» Brontekst:
Dr. I. (Ivo) Samkalden

foto Dr. I. (Ivo) Samkalden
Naar de grotere foto (verschijnt in een nieuw venster)
bron: Fotoarchief Eerste Kamer

Vooraanstaande PvdA-jurist en bestuurder. Was ambtenaar in Nederlands-Indië en hoogleraar agrarisch recht in Wageningen. Twee keer betrekkelijk kort minister van Justitie: in het vierde kabinet-Drees en in het kabinet-Cals. Kon daardoor wel wetgeving voorbereiden, maar minder tot stand brengen. Korte tijd invloedrijk lid van de PvdA-Tweede Kamerfractie en daarna senator. Na zijn laatste ministerschap werd hij burgemeester van Amsterdam, in welke functie hij te maken kreeg met allerlei openbare-ordeproblemen (o.a. rond de metro-aanleg) en met spanningen in het college van B&W. Krachtig en bekwaam bestuurder met enorme werkkracht, die bekendstond als een scherpzinnig jurist.

PvdA
in de periode 1956-1966: lid Tweede Kamer, lid Eerste Kamer, minister, burgemeester van Amsterdam

Inhoudsopgave van deze pagina:


1.

Personalia

voornamen (roepnaam)
Ivo (Ivo)

geboorteplaats en -datum
Rotterdam, 10 augustus 1912

overlijdensplaats en -datum
Amsterdam, 11 mei 1995

2.

» Getoonde items:
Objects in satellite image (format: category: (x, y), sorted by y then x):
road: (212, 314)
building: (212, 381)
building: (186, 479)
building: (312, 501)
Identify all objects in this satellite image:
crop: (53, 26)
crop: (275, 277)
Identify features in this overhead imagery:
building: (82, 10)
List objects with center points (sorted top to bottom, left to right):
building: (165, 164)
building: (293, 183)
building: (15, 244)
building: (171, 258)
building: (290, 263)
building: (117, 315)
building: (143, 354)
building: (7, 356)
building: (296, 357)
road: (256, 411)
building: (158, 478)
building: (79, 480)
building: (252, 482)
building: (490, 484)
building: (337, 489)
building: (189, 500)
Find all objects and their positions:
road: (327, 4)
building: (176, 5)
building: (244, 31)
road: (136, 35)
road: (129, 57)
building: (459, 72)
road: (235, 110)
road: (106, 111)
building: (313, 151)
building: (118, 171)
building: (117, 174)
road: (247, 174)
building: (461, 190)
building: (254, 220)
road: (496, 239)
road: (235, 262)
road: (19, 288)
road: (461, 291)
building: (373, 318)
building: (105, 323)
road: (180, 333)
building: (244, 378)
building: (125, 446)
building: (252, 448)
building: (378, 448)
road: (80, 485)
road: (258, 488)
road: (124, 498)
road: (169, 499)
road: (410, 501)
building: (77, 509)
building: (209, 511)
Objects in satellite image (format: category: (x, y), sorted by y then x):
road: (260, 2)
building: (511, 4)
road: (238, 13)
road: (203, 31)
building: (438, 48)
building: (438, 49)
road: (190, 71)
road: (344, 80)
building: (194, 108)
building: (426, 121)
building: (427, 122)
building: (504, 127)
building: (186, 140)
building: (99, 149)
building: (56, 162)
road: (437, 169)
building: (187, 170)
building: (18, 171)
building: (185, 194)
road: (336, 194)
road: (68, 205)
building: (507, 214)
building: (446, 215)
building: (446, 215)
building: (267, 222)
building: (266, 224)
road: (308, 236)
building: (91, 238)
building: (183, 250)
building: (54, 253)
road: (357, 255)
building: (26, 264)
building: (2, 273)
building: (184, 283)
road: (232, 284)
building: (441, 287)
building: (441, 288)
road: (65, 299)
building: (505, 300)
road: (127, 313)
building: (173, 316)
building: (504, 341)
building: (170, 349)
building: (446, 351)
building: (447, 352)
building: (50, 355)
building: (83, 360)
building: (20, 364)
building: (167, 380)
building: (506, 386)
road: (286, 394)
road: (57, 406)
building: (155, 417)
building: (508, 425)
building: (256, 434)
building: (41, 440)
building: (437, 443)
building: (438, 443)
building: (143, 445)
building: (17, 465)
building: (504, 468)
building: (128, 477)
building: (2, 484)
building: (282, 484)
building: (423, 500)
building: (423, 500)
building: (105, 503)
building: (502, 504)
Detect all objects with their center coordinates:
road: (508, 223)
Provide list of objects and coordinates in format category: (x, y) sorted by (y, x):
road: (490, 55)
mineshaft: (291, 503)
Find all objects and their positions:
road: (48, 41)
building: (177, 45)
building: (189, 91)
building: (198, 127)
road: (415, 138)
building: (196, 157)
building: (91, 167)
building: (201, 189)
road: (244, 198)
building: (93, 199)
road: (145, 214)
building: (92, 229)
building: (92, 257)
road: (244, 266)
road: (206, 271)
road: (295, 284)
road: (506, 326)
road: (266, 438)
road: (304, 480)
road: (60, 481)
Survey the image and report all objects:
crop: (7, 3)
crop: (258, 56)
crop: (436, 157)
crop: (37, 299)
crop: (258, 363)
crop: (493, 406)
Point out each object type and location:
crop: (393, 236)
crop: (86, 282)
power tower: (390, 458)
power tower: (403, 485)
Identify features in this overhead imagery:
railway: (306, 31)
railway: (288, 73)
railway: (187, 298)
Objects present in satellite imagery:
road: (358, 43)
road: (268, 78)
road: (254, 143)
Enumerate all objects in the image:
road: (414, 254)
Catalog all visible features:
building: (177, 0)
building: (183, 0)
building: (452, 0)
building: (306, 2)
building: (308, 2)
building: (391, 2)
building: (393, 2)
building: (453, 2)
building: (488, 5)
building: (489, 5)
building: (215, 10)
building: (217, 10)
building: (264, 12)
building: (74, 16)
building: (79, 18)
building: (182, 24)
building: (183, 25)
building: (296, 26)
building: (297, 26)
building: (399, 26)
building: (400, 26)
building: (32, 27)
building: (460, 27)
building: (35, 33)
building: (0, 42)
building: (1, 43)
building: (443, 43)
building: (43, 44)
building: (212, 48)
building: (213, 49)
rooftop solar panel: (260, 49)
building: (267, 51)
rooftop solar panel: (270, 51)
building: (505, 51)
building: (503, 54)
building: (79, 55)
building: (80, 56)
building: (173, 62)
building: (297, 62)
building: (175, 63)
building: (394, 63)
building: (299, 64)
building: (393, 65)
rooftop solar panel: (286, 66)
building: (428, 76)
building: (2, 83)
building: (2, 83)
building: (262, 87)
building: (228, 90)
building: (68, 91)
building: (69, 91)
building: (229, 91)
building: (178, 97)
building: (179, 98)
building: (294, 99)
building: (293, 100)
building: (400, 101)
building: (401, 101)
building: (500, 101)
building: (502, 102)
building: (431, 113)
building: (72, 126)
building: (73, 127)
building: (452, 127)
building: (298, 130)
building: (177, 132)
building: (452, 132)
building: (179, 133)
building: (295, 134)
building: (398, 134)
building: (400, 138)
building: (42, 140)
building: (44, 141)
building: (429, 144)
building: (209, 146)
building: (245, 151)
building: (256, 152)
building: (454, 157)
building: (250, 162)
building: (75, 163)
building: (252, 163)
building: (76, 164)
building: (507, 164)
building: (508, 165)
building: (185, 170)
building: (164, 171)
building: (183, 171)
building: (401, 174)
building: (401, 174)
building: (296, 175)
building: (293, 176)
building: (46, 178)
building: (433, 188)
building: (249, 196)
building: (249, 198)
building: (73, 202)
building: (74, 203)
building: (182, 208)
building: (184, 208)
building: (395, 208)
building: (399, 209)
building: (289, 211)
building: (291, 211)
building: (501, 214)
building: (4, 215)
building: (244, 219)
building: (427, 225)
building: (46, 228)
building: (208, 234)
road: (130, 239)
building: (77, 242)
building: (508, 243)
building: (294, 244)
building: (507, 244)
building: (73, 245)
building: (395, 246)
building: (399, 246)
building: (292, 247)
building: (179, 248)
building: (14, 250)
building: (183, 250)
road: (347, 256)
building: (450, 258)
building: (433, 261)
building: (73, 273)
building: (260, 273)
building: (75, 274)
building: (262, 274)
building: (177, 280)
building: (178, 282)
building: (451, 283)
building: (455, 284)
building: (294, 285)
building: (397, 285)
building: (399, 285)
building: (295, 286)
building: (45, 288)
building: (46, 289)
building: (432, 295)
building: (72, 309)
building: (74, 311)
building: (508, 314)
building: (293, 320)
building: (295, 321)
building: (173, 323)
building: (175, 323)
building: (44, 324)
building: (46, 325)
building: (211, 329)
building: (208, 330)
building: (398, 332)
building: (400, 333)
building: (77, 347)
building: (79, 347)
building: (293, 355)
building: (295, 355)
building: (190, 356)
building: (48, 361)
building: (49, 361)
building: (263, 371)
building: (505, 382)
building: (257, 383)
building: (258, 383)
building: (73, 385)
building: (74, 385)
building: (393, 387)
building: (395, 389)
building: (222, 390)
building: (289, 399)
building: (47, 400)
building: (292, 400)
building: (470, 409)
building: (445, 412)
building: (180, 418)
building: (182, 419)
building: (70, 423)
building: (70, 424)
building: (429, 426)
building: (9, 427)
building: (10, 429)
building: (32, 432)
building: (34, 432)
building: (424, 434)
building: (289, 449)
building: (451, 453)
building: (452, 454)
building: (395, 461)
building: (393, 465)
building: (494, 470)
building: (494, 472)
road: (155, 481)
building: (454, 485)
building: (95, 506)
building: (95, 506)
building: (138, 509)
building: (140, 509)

» Opdrachten:
1. Welk vak doceerde Ivo Samkalden volgens de tekst over hem als hoogleraar, en waar?
2. Geef uit de tekst over Ivo Samkalden letterlijk het stuk tussen "foto Dr. I." en "een scherpzinnig jurist." terug, beide inbegrepen.
3. Zet de alinea die begint met "Vooraanstaande PvdA-jurist en bestuurder" uit de tekst over Ivo Samkalden om in een korte lijst met de belangrijkste feiten.

» Verwachte antwoorden:
1. Agrarisch recht, in Wageningen.

2.
foto Dr. I. (Ivo) Samkalden
Naar de grotere foto (verschijnt in een nieuw venster)
bron: Fotoarchief Eerste Kamer

Vooraanstaande PvdA-jurist en bestuurder. Was ambtenaar in Nederlands-Indië en hoogleraar agrarisch recht in Wageningen. Twee keer betrekkelijk kort minister van Justitie: in het vierde kabinet-Drees en in het kabinet-Cals. Kon daardoor wel wetgeving voorbereiden, maar minder tot stand brengen. Korte tijd invloedrijk lid van de PvdA-Tweede Kamerfractie en daarna senator. Na zijn laatste ministerschap werd hij burgemeester van Amsterdam, in welke functie hij te maken kreeg met allerlei openbare-ordeproblemen (o.a. rond de metro-aanleg) en met spanningen in het college van B&W. Krachtig en bekwaam bestuurder met enorme werkkracht, die bekendstond als een scherpzinnig jurist.

3.
- Vooraanstaande PvdA-jurist en bestuurder
- Ambtenaar in Nederlands-Indië
- Hoogleraar agrarisch recht in Wageningen
- Twee keer vrij kort minister van Justitie, in het vierde kabinet-Drees en in het kabinet-Cals; kon daardoor wel wetgeving voorbereiden, maar minder tot stand brengen
- Korte tijd invloedrijk lid van de PvdA-Tweede Kamerfractie, daarna senator
- Na zijn laatste ministerschap burgemeester van Amsterdam, met openbare-ordeproblemen (onder meer rond de aanleg van de metro) en spanningen in het college van B&W
- Krachtig en bekwaam bestuurder met enorme werkkracht, bekend als scherpzinnig jurist